Let's say there is a network that sometimes delivers data with extreme delays. And there is a protocol that uses a "sliding window" algorithm for tracking packets acknowledgement. And imagine such a situation:
- The transmitter sends a packet and then re-transmits it because it didn't get an acknowledgement.
- Some of these re-transmitted packets get delayed.
- Then it finally gets an acknowledgement and the transmission proceeds.
- The receiver window finally makes a full round-trip and is being positioned at the position when the excessive re-transmitting was done in
1.. - Some of re-transmitted packets delayed in
2.finally arrive. - Receiver mistakenly thinks that they belong to the current window "cycle" and process them while it shouldn't be done because they are duplicate.
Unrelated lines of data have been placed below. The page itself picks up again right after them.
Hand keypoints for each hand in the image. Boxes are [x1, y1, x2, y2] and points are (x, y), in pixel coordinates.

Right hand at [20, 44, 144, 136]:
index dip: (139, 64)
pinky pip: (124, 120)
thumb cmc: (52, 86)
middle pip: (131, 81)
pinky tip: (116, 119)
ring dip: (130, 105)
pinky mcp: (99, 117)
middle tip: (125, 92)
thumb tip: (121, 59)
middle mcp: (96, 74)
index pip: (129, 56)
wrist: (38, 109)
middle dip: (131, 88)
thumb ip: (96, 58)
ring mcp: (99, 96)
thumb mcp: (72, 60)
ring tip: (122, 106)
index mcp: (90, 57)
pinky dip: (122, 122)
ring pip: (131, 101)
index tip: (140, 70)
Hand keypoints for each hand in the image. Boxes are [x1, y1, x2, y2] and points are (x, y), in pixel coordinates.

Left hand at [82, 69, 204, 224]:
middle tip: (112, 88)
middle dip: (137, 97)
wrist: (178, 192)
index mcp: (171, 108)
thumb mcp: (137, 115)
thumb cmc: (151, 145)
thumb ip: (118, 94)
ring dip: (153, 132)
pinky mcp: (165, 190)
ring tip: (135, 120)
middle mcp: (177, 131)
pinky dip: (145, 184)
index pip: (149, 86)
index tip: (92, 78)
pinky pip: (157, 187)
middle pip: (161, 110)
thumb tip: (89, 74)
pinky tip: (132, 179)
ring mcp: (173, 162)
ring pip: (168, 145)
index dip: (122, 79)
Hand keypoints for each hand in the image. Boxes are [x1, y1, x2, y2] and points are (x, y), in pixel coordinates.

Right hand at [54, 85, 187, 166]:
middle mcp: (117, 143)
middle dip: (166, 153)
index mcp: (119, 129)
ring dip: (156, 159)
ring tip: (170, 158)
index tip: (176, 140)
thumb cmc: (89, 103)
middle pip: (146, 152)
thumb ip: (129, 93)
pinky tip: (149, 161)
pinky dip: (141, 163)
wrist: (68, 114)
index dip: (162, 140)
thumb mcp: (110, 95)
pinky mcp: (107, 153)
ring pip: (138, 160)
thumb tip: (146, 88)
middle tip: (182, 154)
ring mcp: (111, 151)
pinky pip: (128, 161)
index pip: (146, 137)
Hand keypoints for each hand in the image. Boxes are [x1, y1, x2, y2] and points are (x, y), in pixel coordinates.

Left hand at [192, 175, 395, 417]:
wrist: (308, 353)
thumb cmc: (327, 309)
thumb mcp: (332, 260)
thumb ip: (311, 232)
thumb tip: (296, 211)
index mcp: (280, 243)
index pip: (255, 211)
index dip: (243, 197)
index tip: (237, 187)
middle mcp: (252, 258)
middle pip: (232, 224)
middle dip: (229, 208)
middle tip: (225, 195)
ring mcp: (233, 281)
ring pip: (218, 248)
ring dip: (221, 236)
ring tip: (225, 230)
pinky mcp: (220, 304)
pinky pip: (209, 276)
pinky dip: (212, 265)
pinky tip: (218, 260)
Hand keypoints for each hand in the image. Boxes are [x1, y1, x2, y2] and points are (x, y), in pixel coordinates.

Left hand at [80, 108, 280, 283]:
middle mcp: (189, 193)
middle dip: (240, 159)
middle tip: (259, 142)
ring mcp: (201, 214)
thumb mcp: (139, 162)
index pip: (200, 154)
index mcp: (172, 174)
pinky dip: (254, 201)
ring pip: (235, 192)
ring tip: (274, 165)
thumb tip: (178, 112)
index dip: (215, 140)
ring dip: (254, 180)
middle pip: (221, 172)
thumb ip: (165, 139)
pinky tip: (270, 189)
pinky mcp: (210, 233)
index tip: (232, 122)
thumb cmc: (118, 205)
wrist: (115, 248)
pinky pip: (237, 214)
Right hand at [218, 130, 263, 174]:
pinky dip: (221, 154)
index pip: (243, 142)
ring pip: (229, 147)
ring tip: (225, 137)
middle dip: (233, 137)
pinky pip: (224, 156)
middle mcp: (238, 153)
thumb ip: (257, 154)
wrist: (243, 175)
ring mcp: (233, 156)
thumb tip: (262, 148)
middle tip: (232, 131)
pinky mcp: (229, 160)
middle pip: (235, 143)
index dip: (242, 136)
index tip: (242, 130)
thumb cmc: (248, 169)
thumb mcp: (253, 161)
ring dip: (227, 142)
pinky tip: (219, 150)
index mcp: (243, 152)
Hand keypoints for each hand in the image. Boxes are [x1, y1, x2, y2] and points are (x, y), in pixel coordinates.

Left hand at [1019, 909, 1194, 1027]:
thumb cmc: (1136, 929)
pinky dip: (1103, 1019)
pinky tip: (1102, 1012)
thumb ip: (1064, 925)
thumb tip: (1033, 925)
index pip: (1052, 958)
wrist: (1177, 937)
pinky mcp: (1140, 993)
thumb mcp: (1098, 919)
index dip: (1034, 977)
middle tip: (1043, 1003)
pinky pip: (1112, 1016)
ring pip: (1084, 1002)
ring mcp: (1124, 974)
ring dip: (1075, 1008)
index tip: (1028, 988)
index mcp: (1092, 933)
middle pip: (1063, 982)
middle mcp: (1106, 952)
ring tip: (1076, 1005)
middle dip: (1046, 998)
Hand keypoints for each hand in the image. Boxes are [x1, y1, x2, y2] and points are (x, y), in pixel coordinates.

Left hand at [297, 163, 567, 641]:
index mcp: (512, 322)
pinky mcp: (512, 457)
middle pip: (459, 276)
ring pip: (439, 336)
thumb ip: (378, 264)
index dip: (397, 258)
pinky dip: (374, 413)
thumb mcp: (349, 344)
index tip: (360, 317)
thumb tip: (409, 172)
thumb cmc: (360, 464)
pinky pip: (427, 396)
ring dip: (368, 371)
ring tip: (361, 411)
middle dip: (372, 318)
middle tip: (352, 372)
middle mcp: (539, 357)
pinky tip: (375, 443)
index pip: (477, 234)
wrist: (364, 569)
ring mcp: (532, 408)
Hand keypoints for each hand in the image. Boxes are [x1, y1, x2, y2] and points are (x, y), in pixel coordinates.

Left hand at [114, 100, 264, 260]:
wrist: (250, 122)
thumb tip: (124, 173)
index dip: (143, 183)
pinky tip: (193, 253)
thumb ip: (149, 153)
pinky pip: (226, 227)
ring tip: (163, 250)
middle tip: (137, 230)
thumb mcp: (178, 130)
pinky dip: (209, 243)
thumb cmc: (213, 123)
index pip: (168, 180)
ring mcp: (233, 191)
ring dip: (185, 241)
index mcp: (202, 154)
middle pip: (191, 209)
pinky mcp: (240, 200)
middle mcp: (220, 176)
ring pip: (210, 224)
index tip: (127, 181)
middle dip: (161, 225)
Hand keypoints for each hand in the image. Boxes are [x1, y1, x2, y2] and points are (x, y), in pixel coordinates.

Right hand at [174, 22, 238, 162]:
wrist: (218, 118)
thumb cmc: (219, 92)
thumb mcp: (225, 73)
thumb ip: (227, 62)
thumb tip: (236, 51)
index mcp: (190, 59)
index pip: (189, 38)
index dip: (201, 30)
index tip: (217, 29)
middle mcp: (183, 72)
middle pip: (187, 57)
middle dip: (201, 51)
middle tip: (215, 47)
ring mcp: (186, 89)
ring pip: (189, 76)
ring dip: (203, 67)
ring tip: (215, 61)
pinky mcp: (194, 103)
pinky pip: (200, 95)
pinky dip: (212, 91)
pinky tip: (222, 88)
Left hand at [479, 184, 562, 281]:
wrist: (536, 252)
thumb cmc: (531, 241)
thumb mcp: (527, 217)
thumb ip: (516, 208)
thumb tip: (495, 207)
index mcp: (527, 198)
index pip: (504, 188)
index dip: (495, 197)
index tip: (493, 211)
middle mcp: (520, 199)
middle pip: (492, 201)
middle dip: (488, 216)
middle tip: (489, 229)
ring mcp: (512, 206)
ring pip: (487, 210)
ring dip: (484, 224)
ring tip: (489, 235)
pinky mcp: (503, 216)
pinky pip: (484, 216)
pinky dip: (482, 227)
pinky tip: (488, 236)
So essentially a question is – how to detect duplicate packets from previous window "cycles"? What are commonly used methods for dealing with such situations?
Best Answer
I'm also of the view this is phenomenally unlikely and poses no real problem in any network I know about. So the answer to "commonly-used methods" against it is that there aren't any.
However, you could build a malicious router which would do this: capture (in flight somewhere) a few packets, wait for the sequence numbers to go round, then replay them and we'd trigger this situation. What would happen would depend on the upstairs protocols, which in real life would have to be something like scp or rsync (copy big file) or some streaming service (cctv up for ever?). What else will keep a TCP open for 4GByte? (So perhaps the answer is: "situation is usually prevented because the stream never wraps its sequence numbers because it is too short."
For protocol issues, I note that RFC 7323 "TCP extensions for high performance" covers this exact issue with "PAWS" (protection against wrapped sequences). https://www.rfc-editor.org/rfc/rfc7323#section-5
A quick search shows there's some mention of this in haiku-os and Linux kernel, but I've no knowledge of how much is actually implemented.
Kind regards,
Jonathan.